In quantum communication networks, information is transmitted by single particles of light (photons). At the nodes of such a network buffer elements are needed which can temporarily store, and later re-emit, the quantum information contained in the photons.
Researchers at the University of Basel in the group of Prof. Philipp Treutlein have now developed a quantum memory that is based on an atomic gas inside a glass cell. The atoms do not have to be specially cooled, which makes the memory easy to produce and versatile, even for satellite applications. Moreover, the researchers have realized a single photon source which allowed them to test the quality and storage time of the quantum memory. Their results were recently published in the scientific journal PRX Quantum.
Warm atoms in vapor cells
“The suitability of warm atoms in vapor cells for quantum memories has been investigated for the past twenty years,” says Gianni Buser, who worked on the experiment as a PhD student. “Usually, however, attenuated laser beams — and hence classical light — were used.” In classical light, the number of photons hitting the vapor cell in a certain period follows a statistical distribution; on average it is one photon, but sometimes it can be two, three or none.
To test the quantum memory with “quantum light” — that is, always precisely one photon — Treutlein and his co-workers developed a dedicated single photon source that emits exactly one photon at a time.
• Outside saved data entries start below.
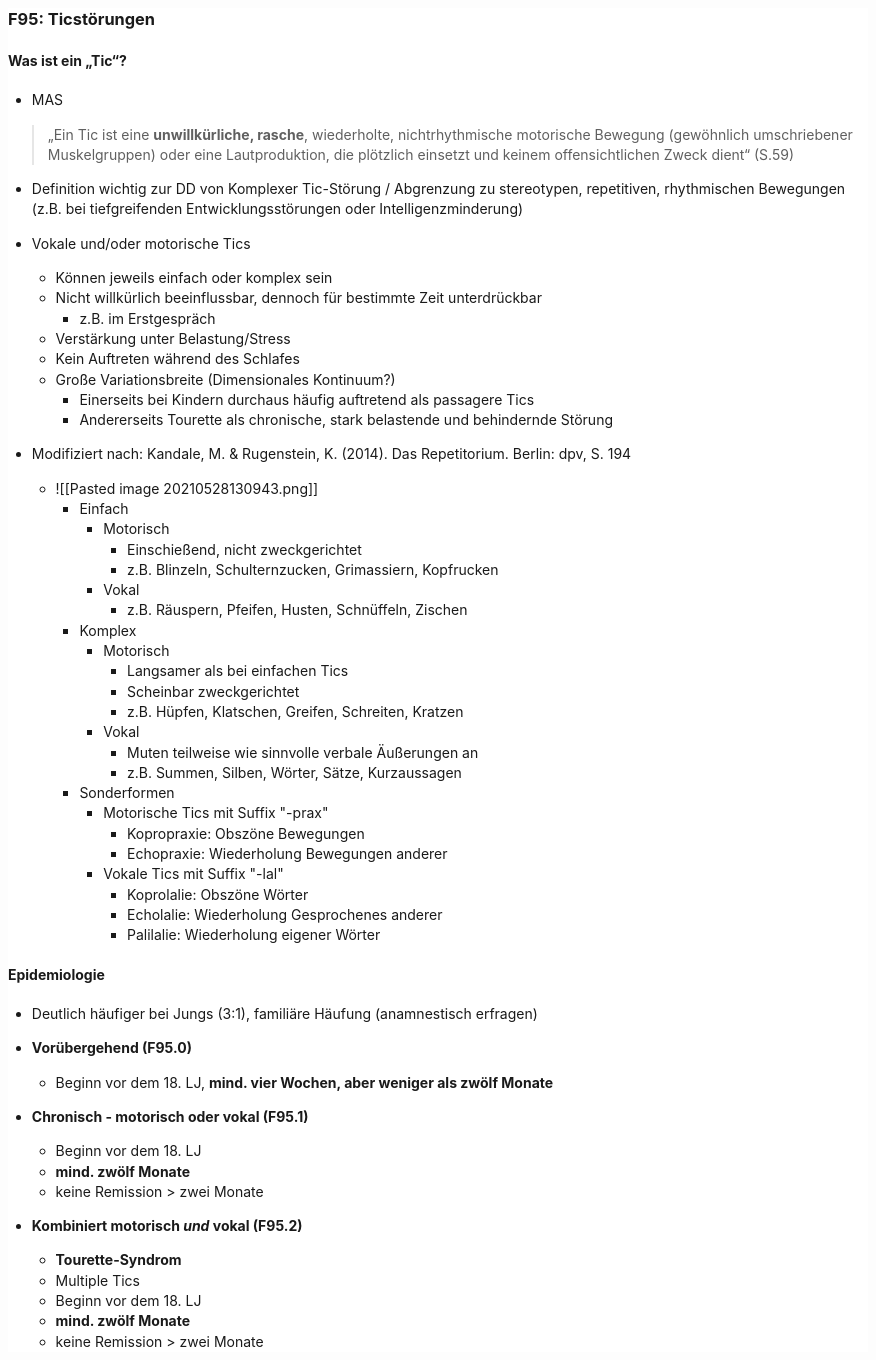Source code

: ### F95: Ticstörungen
#### Was ist ein „Tic“?
- MAS
> „Ein Tic ist eine **unwillkürliche, rasche**, wiederholte, nichtrhythmische motorische Bewegung (gewöhnlich umschriebener Muskelgruppen) oder eine Lautproduktion, die plötzlich einsetzt und keinem offensichtlichen Zweck dient“ (S.59)

- Definition wichtig zur DD von Komplexer Tic-Störung / Abgrenzung zu stereotypen, repetitiven, rhythmischen Bewegungen (z.B. bei tiefgreifenden Entwicklungsstörungen oder Intelligenzminderung)

- Vokale und/oder motorische Tics
	- Können jeweils einfach oder komplex sein
	- Nicht willkürlich beeinflussbar, dennoch für bestimmte Zeit unterdrückbar
		- z.B. im Erstgespräch
	- Verstärkung unter Belastung/Stress
	- Kein Auftreten während des Schlafes
	- Große Variationsbreite (Dimensionales Kontinuum?)
		- Einerseits bei Kindern durchaus häufig auftretend als passagere Tics
		- Andererseits Tourette als chronische, stark belastende und behindernde Störung

- Modifiziert nach: Kandale, M. & Rugenstein, K. (2014). Das Repetitorium. Berlin: dpv, S. 194
	- ![[Pasted image 20210528130943.png]]
		- Einfach
			- Motorisch
				- Einschießend, nicht zweckgerichtet
				- z.B. Blinzeln, Schulternzucken, Grimassiern, Kopfrucken
			- Vokal
				- z.B. Räuspern, Pfeifen, Husten, Schnüffeln, Zischen
		- Komplex
			- Motorisch
				- Langsamer als bei einfachen Tics
				- Scheinbar zweckgerichtet
				- z.B. Hüpfen, Klatschen, Greifen, Schreiten, Kratzen
			- Vokal
				- Muten teilweise wie sinnvolle verbale Äußerungen an
				- z.B. Summen, Silben, Wörter, Sätze, Kurzaussagen
		- Sonderformen
			- Motorische Tics mit Suffix "-prax"
				- Kopropraxie: Obszöne Bewegungen
				- Echopraxie: Wiederholung Bewegungen anderer
			- Vokale Tics mit Suffix "-lal"
				- Koprolalie: Obszöne Wörter
				- Echolalie: Wiederholung Gesprochenes anderer
				- Palilalie: Wiederholung eigener Wörter

#### Epidemiologie
- Deutlich häufiger bei Jungs (3:1), familiäre Häufung (anamnestisch erfragen)

- **Vorübergehend (F95.0)**
	- Beginn vor dem 18. LJ, **mind. vier Wochen, aber weniger als zwölf Monate**
- **Chronisch - motorisch oder vokal (F95.1)**
	- Beginn vor dem 18. LJ
	- **mind. zwölf Monate**
	- keine Remission > zwei Monate
- **Kombiniert motorisch *und* vokal (F95.2)**
	- **Tourette-Syndrom**
	- Multiple Tics
	- Beginn vor dem 18. LJ
	- **mind. zwölf Monate**
	- keine Remission > zwei Monate
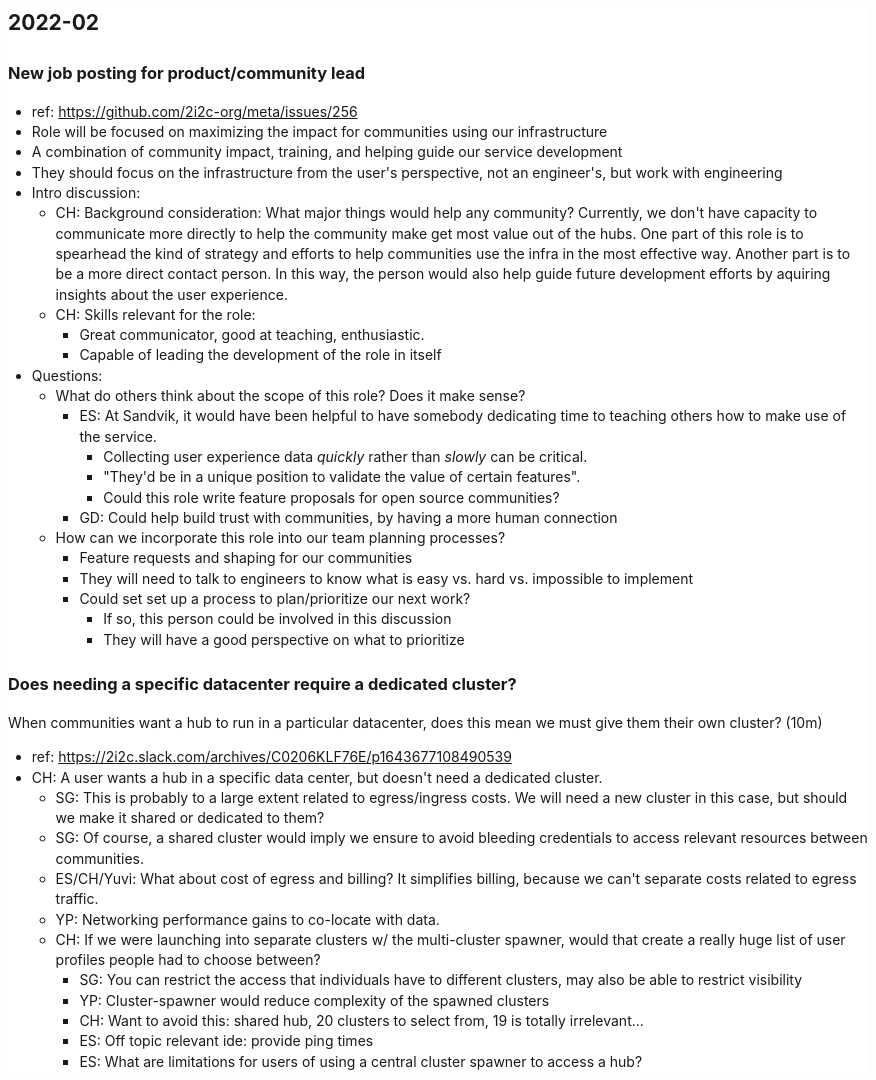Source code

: ## 2022-02

### New job posting for product/community lead

- ref: <https://github.com/2i2c-org/meta/issues/256>
- Role will be focused on maximizing the impact for communities using our infrastructure
- A combination of community impact, training, and helping guide our service development
- They should focus on the infrastructure from the user's perspective, not an engineer's, but work with engineering
- Intro discussion:
  - CH: Background consideration: What major things would help any community? Currently, we don't have capacity to communicate more directly to help the community make get most value out of the hubs. One part of this role is to spearhead the kind of strategy and efforts to help communities use the infra in the most effective way. Another part is to be a more direct contact person. In this way, the person would also help guide future development efforts by aquiring insights about the user experience.
  - CH: Skills relevant for the role:
    - Great communicator, good at teaching, enthusiastic.
    - Capable of leading the development of the role in itself
- Questions:
  - What do others think about the scope of this role? Does it make sense?
    - ES: At Sandvik, it would have been helpful to have somebody dedicating time to teaching others how to make use of the service.
      - Collecting user experience data _quickly_ rather than _slowly_ can be critical.
      - "They'd be in a unique position to validate the value of certain features".
      - Could this role write feature proposals for open source communities?
    - GD: Could help build trust with communities, by having a more human connection
  - How can we incorporate this role into our team planning processes?
    - Feature requests and shaping for our communities
    - They will need to talk to engineers to know what is easy vs. hard vs. impossible to implement
    - Could set set up a process to plan/prioritize our next work?
      - If so, this person could be involved in this discussion
      - They will have a good perspective on what to prioritize

### Does needing a specific datacenter require a dedicated cluster?

When communities want a hub to run in a particular datacenter, does this mean we must give them their own cluster? (10m)

- ref: <https://2i2c.slack.com/archives/C0206KLF76E/p1643677108490539>
- CH: A user wants a hub in a specific data center, but doesn't need a dedicated cluster.
  - SG: This is probably to a large extent related to egress/ingress costs. We will need a new cluster in this case, but should we make it shared or dedicated to them?
  - SG: Of course, a shared cluster would imply we ensure to avoid bleeding credentials to access relevant resources between communities.
  - ES/CH/Yuvi: What about cost of egress and billing? It simplifies billing, because we can't separate costs related to egress traffic.
  - YP: Networking performance gains to co-locate with data.
  - CH: If we were launching into separate clusters w/ the multi-cluster spawner, would that create a really huge list of user profiles people had to choose between?
    - SG: You can restrict the access that individuals have to different clusters, may also be able to restrict visibility
    - YP: Cluster-spawner would reduce complexity of the spawned clusters
    - CH: Want to avoid this: shared hub, 20 clusters to select from, 19 is totally irrelevant...
    - ES: Off topic relevant ide: provide ping times
    - ES: What are limitations for users of using a central cluster spawner to access a hub?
The instant when that happens is heralded by a second photon, which is always sent out simultaneously with the first one. This allows the quantum memory to be activated at the right moment.
The single photon is then directed into the quantum memory where, with the help of a control laser beam, the photon causes more than a billion rubidium atoms to take on a so-called superposition state of two possible energy levels of the atoms. The photon itself vanishes in the process, but the information contained in it is transformed into the superposition state of the atoms. A brief pulse of the control laser can then read out that information after a certain storage time and transform it back into a photon.
Reducing read-out noise
“Up to now, a critical point has been noise — additional light that is produced during the read-out and that can compromise the quality of the photon,” explains Roberto Mottola, another PhD student in Treutlein’s lab. Using a few tricks, the physicists were able to reduce that noise sufficiently so that after storage times of several hundred nanoseconds the single photon quality was still high.
“Those storage times are not very long, and we didn’t actually optimize them for this study,” Treutlein says, “but already now they are more than a hundred times longer than the duration of the stored single photon pulse.” This means that the quantum memory developed by the Basel researchers can already be employed for interesting applications. For instance, it can synchronize randomly produced single photons, which can then be used in various quantum information applications.